Unlike the Golden State Warriors’ Chase Center under construction in San Francisco, the Bucks’ new arena will not have any pricey bunker suites. Instead, the team will have a courtside club sponsored by BMO Harris located near the Bucks locker room on the event level. Season tickets with access to the all-inclusive club start at $11,661.
Four public bars on the main concourse will have open views into the bowl. Eppstein Uhen Architects designed each to reflect the local market. “EUA is a major part of the local sensibilities,” Feigin said. “They are finishing all the interiors.”
Earlier this month, the Bucks started selling season tickets for the arena’s 10,000 lower-bowl seats. The team expects to sell 700 new full-season tickets by Jan. 22 with the goal of reaching 10,000 full-season tickets. Currently, the Bucks have a season-ticket base of 7,500 at the Bradley Center.
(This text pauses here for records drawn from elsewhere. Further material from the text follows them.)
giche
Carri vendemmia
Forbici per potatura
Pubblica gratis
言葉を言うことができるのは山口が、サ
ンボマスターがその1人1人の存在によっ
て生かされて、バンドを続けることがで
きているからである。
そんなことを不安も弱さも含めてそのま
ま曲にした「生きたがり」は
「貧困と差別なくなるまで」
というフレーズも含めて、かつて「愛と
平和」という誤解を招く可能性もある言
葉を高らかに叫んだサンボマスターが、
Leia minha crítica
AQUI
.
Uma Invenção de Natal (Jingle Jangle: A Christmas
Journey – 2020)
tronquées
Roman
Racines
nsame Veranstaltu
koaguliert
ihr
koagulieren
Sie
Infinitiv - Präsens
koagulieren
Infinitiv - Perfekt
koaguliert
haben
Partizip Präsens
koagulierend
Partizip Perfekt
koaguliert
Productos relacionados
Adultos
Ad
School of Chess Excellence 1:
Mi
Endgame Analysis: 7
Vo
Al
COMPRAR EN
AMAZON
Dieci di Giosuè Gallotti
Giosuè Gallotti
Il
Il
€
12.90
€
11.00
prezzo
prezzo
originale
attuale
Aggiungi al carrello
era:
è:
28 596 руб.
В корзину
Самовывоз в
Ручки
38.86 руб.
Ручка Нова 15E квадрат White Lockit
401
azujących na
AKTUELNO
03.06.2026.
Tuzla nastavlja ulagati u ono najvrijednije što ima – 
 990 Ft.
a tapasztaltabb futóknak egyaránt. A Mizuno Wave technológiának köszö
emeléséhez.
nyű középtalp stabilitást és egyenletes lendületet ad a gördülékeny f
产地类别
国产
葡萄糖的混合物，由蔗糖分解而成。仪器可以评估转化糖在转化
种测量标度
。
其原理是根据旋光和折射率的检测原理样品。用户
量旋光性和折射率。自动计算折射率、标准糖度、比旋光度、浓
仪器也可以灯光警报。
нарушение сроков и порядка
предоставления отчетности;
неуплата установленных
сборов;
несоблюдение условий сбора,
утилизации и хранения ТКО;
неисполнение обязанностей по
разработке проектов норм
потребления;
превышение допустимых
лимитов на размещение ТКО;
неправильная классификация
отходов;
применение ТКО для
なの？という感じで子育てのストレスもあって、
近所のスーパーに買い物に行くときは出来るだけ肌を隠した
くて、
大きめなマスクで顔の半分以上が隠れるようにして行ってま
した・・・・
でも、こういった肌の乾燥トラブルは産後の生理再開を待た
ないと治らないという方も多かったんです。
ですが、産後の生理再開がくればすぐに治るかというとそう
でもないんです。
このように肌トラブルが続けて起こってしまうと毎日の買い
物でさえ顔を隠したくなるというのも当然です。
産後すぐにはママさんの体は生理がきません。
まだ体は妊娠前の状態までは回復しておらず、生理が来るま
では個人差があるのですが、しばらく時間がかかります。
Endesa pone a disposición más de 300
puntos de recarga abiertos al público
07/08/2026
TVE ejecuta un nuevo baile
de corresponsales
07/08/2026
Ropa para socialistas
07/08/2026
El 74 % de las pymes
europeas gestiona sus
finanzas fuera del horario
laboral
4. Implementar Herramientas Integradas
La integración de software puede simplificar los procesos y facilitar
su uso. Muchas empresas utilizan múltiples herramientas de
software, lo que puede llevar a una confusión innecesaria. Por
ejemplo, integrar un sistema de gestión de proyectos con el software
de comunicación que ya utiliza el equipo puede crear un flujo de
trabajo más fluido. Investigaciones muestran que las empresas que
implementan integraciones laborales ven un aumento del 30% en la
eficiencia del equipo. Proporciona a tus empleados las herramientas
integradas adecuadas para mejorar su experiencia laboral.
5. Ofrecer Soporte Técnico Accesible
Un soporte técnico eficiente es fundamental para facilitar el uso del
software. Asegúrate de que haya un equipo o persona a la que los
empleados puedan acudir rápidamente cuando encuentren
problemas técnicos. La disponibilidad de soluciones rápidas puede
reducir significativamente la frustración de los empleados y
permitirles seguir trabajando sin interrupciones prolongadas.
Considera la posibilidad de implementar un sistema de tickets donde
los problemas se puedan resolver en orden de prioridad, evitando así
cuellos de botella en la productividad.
“We sold 450 full-season tickets in the first week and, to put it in perspective, we have never sold a season ticket in January,” Feigin said. “We want to sell another 2,500 seats.”
Despite the brisk season-ticket sales, two major pieces of arena inventory remain unsold: A naming-rights agreement for the facility, and a concessionaire deal. The Bucks also want to add a few more founding sponsorships at the new arena. To date, the team has sold four to partners Johnson Controls, Froedtert & the Medical College of Wisconsin, MillerCoors and BMO Harris Bank.
As Feigin looks to finalize those deals, he also is leading the effort to build an entertainment district for a total of 30 acres of team-controlled property. The outdoor site is far from completion but plans call for a beer garden, an outdoor plaza and other restaurant and retail offerings to open over the next year.
“The biggest problem is cadence and sequencing,” Feigin said of the challenges in building both an arena and an entertainment district. “It is really urban planning at the same time as constructing. The win is density. If we populate this, we win.”